Это появление подтекста у Клейста не есть случайность. Оно связано с самыми основами его миропонимания, поэтики, стиля. Почему до Клейста подтекст не имеет развития (примеры есть, но их мало; их можно встретить у Шиллера)? Дело в том, что, скажем, у Шиллера люди, даже борющиеся друг с другом, — друг перед другом открыты. Ведь Шиллер считает, что, по сути дела, люди — братья. И всякая борьба, в конце концов, есть нечто второстепенное перед лицом первостепенного обстоятельства — братства всех людей. У Шиллера его персонажи — они как бы себя декларируют друг перед другом. Их открытые речи — это демонстрация внутреннего братства, которое все равно существует. Оно будет фоном для любой вражды.

У Шиллера люди как бы обнимаются друг с другом своими речами. В этом сказалась этическая концепция, свойственная Шиллеру. У Шиллера мир стоит на добре. А если мир посетило зло — это частности.

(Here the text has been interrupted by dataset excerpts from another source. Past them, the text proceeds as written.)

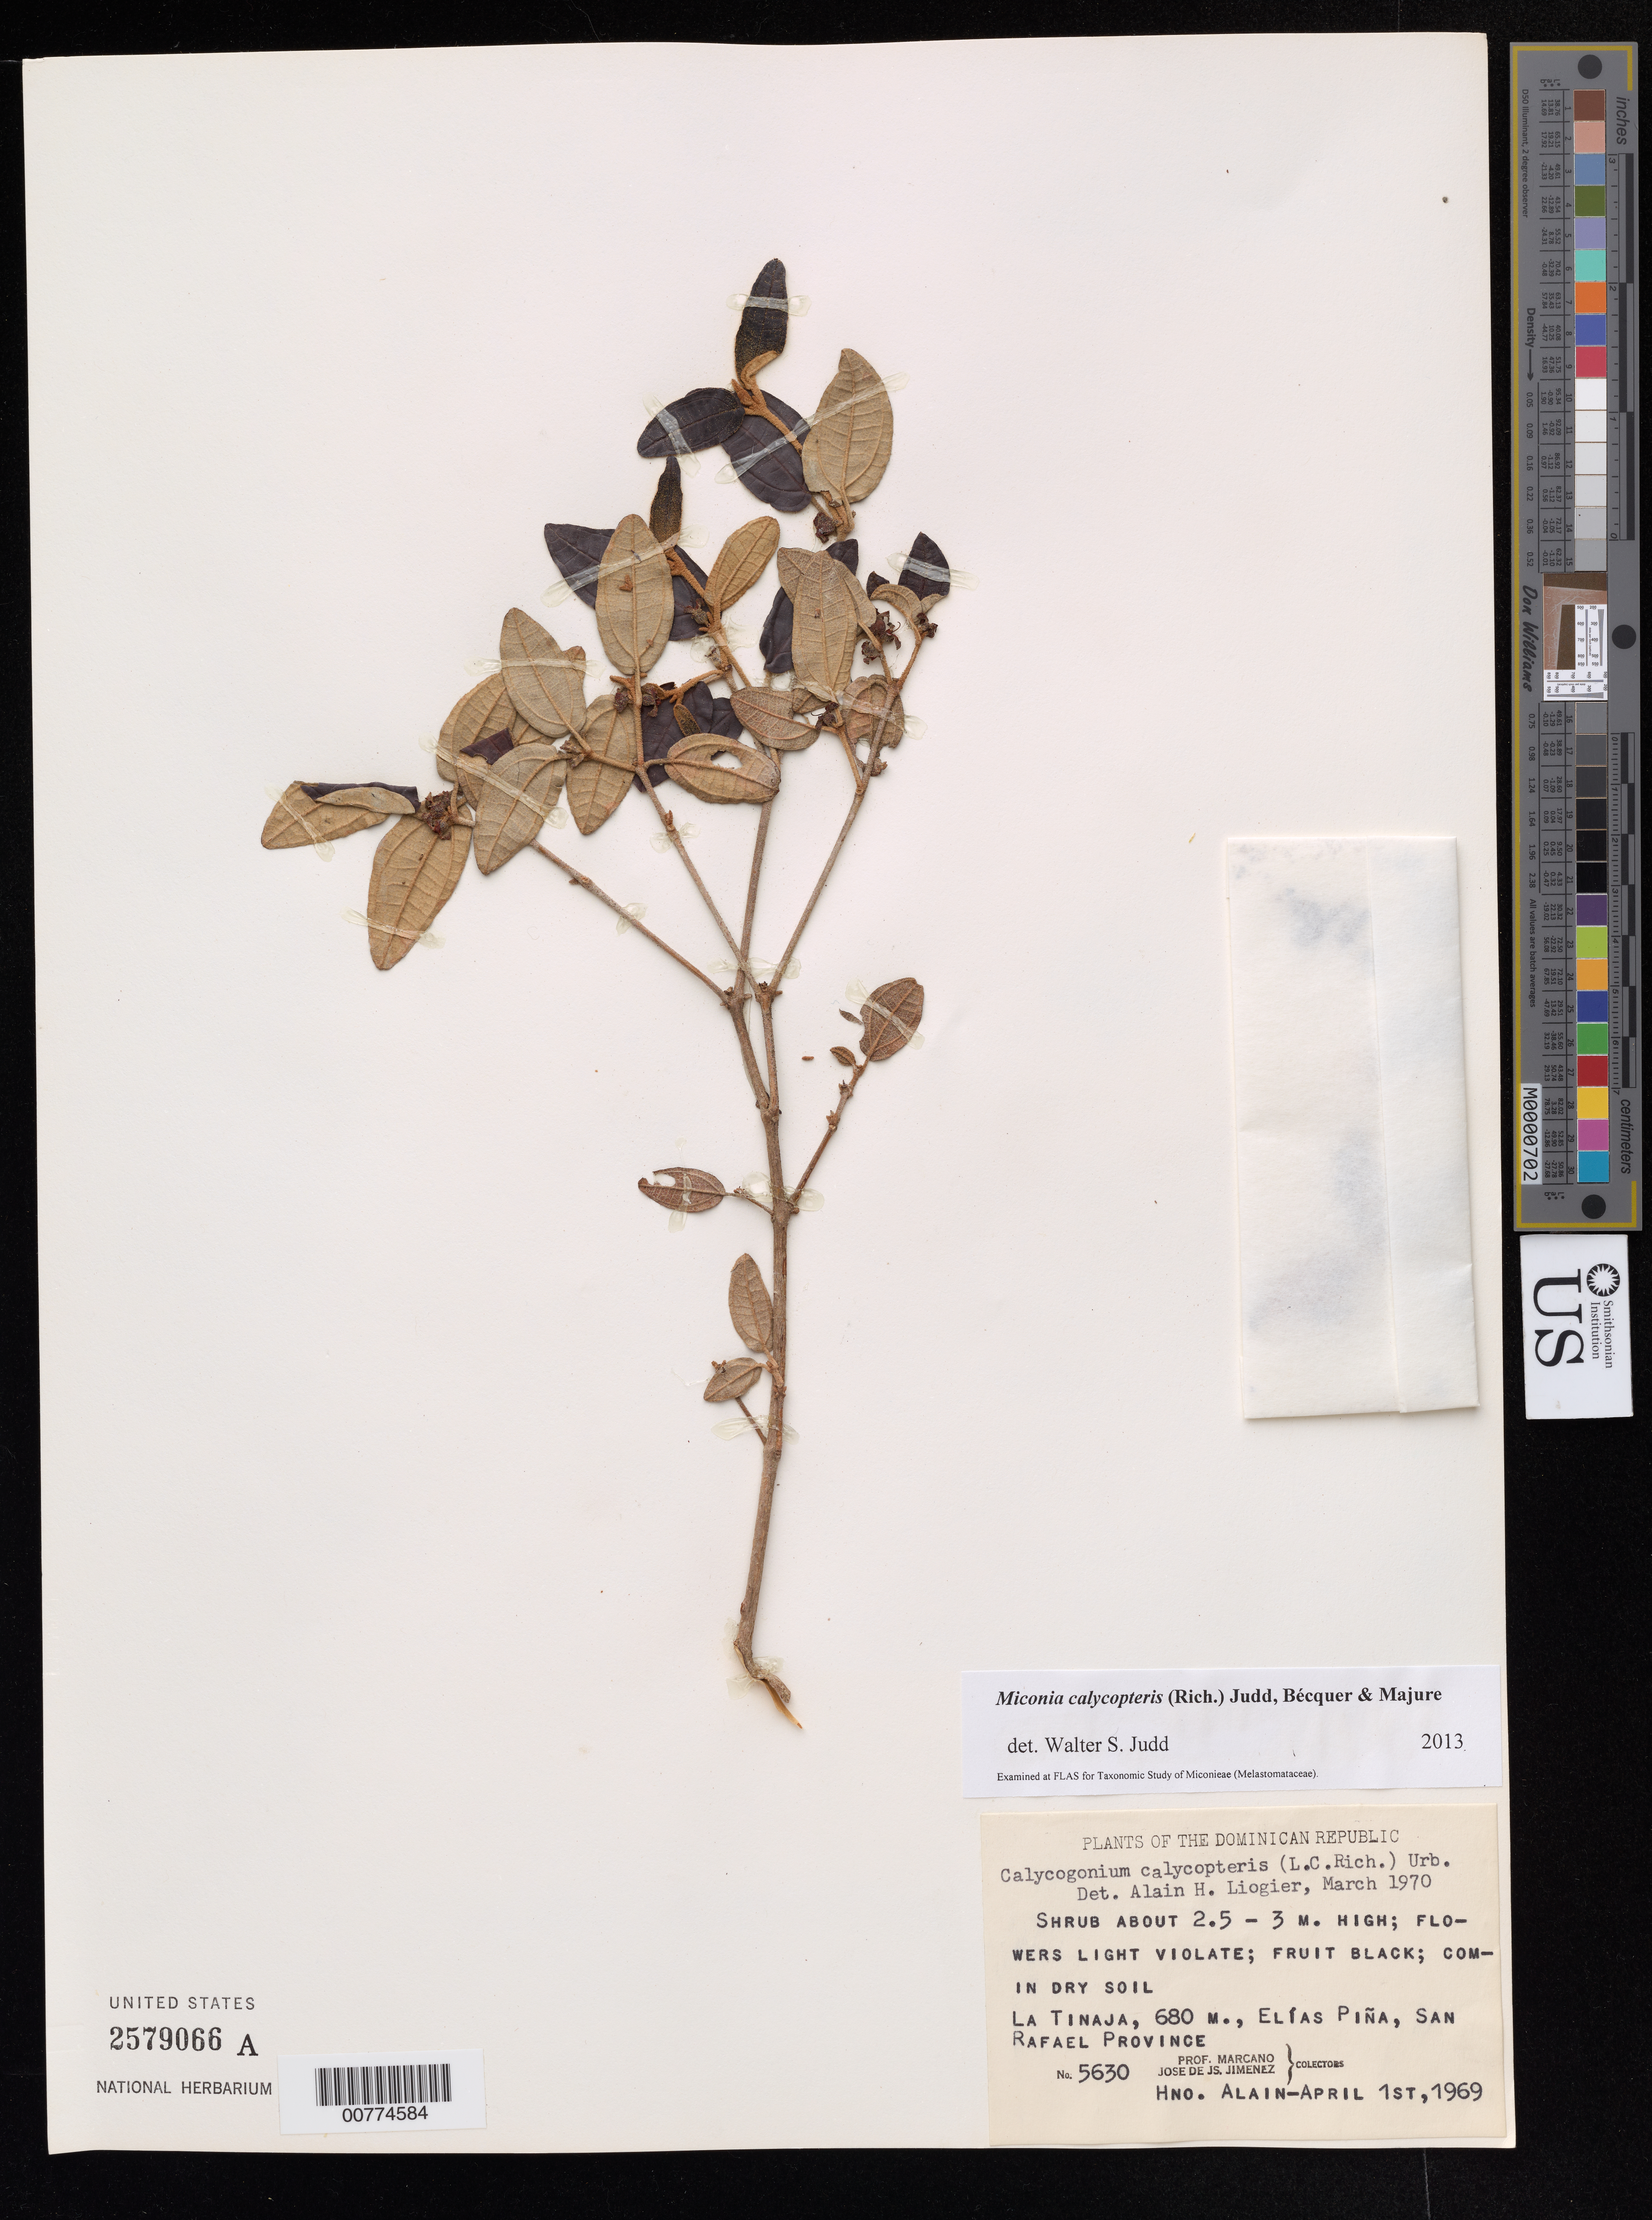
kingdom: Plantae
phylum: Tracheophyta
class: Magnoliopsida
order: Myrtales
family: Melastomataceae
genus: Miconia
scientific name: Miconia calycopteris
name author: (Rich.) Judd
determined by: Judd, Walter S.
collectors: A. H. Liogier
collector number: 5630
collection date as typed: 01 Apr 1969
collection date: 1969-04-01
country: Dominican Republic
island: Hispaniola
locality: San Rafael Province, Elias Piña, La Tinaja.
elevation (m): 680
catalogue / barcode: US 2579066A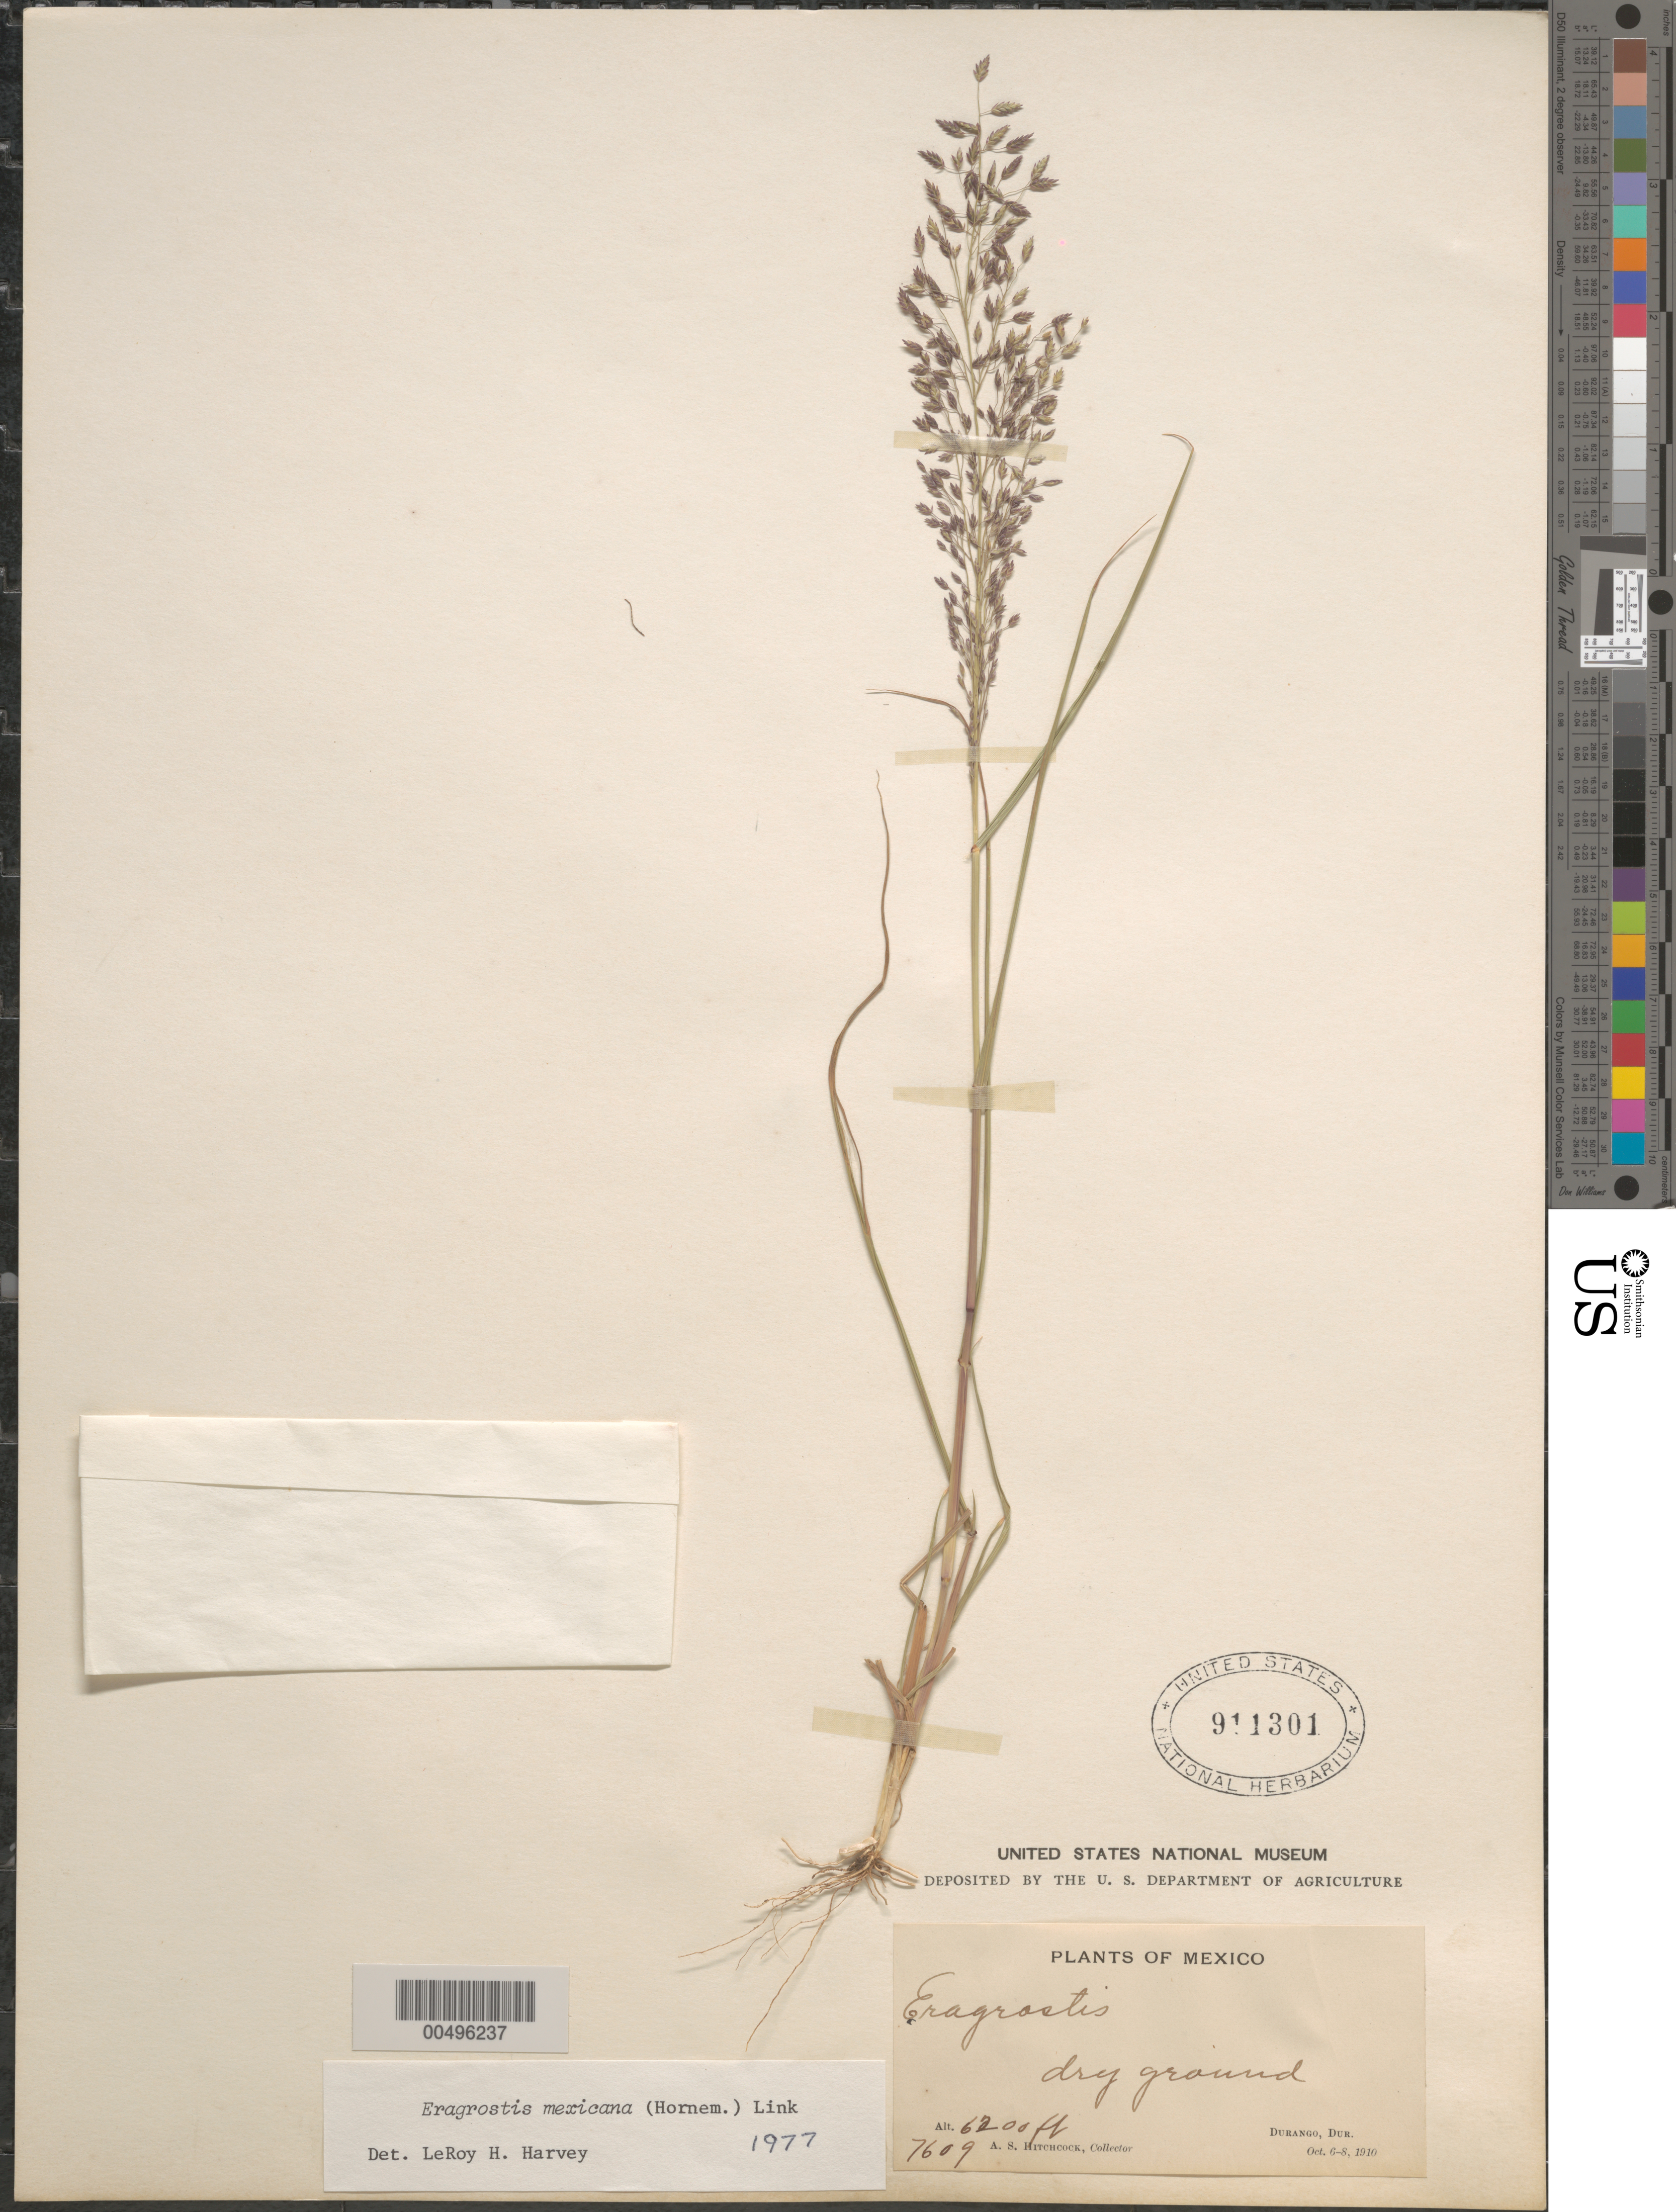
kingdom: Plantae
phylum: Tracheophyta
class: Liliopsida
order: Poales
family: Poaceae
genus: Eragrostis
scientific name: Eragrostis mexicana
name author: (Hornem.) Link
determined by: Harvey, L. H.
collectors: A. S. Hitchcock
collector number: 7609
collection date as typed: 6 Oct 1910 to 8 Oct 1910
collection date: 1910-10-06/1910-10-08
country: Mexico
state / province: Durango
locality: Durango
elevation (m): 1890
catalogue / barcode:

Клейст, как и все поздние романтики, думает иначе. Зло в мире — не частность, не случайность. Оно глубоко заложено в его основе. И для Клейста люди уже не братья, а враги. Подтекст — это язык врагов. Я говорю так, чтоб меня никто не понимал,— вот что такое подтекст. Люди в заговоре друг против друга. Как здесь, в «Роберте Гискаре». И эта идеология зла, сомнений в этических ценностях, она у Клейста проникает в самую фактуру его драмы, в самую основу его искусства.